_EXERCISE DIRECTIONS_
Omitting all images, give the entries that follow again exactly as they read.

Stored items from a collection
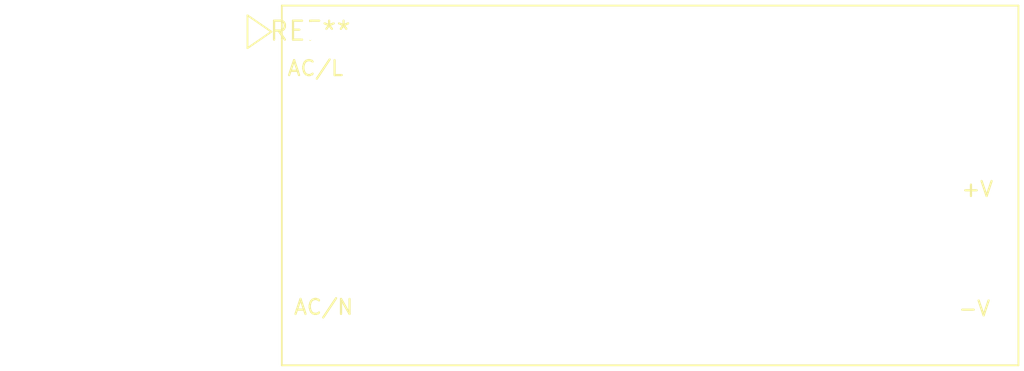
<source format=kicad_pcb>
(kicad_pcb (version 20240108) (generator pcbnew)

  (general
    (thickness 1.6)
  )

  (paper "A4")
  (layers
    (0 "F.Cu" signal)
    (31 "B.Cu" signal)
    (32 "B.Adhes" user "B.Adhesive")
    (33 "F.Adhes" user "F.Adhesive")
    (34 "B.Paste" user)
    (35 "F.Paste" user)
    (36 "B.SilkS" user "B.Silkscreen")
    (37 "F.SilkS" user "F.Silkscreen")
    (38 "B.Mask" user)
    (39 "F.Mask" user)
    (40 "Dwgs.User" user "User.Drawings")
    (41 "Cmts.User" user "User.Comments")
    (42 "Eco1.User" user "User.Eco1")
    (43 "Eco2.User" user "User.Eco2")
    (44 "Edge.Cuts" user)
    (45 "Margin" user)
    (46 "B.CrtYd" user "B.Courtyard")
    (47 "F.CrtYd" user "F.Courtyard")
    (48 "B.Fab" user)
    (49 "F.Fab" user)
    (50 "User.1" user)
    (51 "User.2" user)
    (52 "User.3" user)
    (53 "User.4" user)
    (54 "User.5" user)
    (55 "User.6" user)
    (56 "User.7" user)
    (57 "User.8" user)
    (58 "User.9" user)
  )

  (setup
    (pad_to_mask_clearance 0)
    (pcbplotparams
      (layerselection 0x00010fc_ffffffff)
      (plot_on_all_layers_selection 0x0000000_00000000)
      (disableapertmacros false)
      (usegerberextensions false)
      (usegerberattributes false)
      (usegerberadvancedattributes false)
      (creategerberjobfile false)
      (dashed_line_dash_ratio 12.000000)
      (dashed_line_gap_ratio 3.000000)
      (svgprecision 4)
      (plotframeref false)
      (viasonmask false)
      (mode 1)
      (useauxorigin false)
      (hpglpennumber 1)
      (hpglpenspeed 20)
      (hpglpendiameter 15.000000)
      (dxfpolygonmode false)
      (dxfimperialunits false)
      (dxfusepcbnewfont false)
      (psnegative false)
      (psa4output false)
      (plotreference false)
      (plotvalue false)
      (plotinvisibletext false)
      (sketchpadsonfab false)
      (subtractmaskfromsilk false)
      (outputformat 1)
      (mirror false)
      (drillshape 1)
      (scaleselection 1)
      (outputdirectory "")
    )
  )

  (net 0 "")

  (footprint "Converter_ACDC_MeanWell_MFM-15-xx_THT" (layer "F.Cu") (at 0 0))

)

</source>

_SOLUTION FOR THIS PROBLEM_
<source format=kicad_pcb>
(kicad_pcb (version 20240108) (generator pcbnew)

  (general
    (thickness 1.6)
  )

  (paper "A4")
  (layers
    (0 "F.Cu" signal)
    (31 "B.Cu" signal)
    (32 "B.Adhes" user "B.Adhesive")
    (33 "F.Adhes" user "F.Adhesive")
    (34 "B.Paste" user)
    (35 "F.Paste" user)
    (36 "B.SilkS" user "B.Silkscreen")
    (37 "F.SilkS" user "F.Silkscreen")
    (38 "B.Mask" user)
    (39 "F.Mask" user)
    (40 "Dwgs.User" user "User.Drawings")
    (41 "Cmts.User" user "User.Comments")
    (42 "Eco1.User" user "User.Eco1")
    (43 "Eco2.User" user "User.Eco2")
    (44 "Edge.Cuts" user)
    (45 "Margin" user)
    (46 "B.CrtYd" user "B.Courtyard")
    (47 "F.CrtYd" user "F.Courtyard")
    (48 "B.Fab" user)
    (49 "F.Fab" user)
    (50 "User.1" user)
    (51 "User.2" user)
    (52 "User.3" user)
    (53 "User.4" user)
    (54 "User.5" user)
    (55 "User.6" user)
    (56 "User.7" user)
    (57 "User.8" user)
    (58 "User.9" user)
  )

  (setup
    (pad_to_mask_clearance 0)
    (pcbplotparams
      (layerselection 0x00010fc_ffffffff)
      (plot_on_all_layers_selection 0x0000000_00000000)
      (disableapertmacros false)
      (usegerberextensions false)
      (usegerberattributes false)
      (usegerberadvancedattributes false)
      (creategerberjobfile false)
      (dashed_line_dash_ratio 12.000000)
      (dashed_line_gap_ratio 3.000000)
      (svgprecision 4)
      (plotframeref false)
      (viasonmask false)
      (mode 1)
      (useauxorigin false)
      (hpglpennumber 1)
      (hpglpenspeed 20)
      (hpglpendiameter 15.000000)
      (dxfpolygonmode false)
      (dxfimperialunits false)
      (dxfusepcbnewfont false)
      (psnegative false)
      (psa4output false)
      (plotreference false)
      (plotvalue false)
      (plotinvisibletext false)
      (sketchpadsonfab false)
      (subtractmaskfromsilk false)
      (outputformat 1)
      (mirror false)
      (drillshape 1)
      (scaleselection 1)
      (outputdirectory "")
    )
  )

  (net 0 "")

  (footprint "Converter_ACDC_MeanWell_MFM-15-xx_THT" (layer "F.Cu") (at 0 0))

)

</source>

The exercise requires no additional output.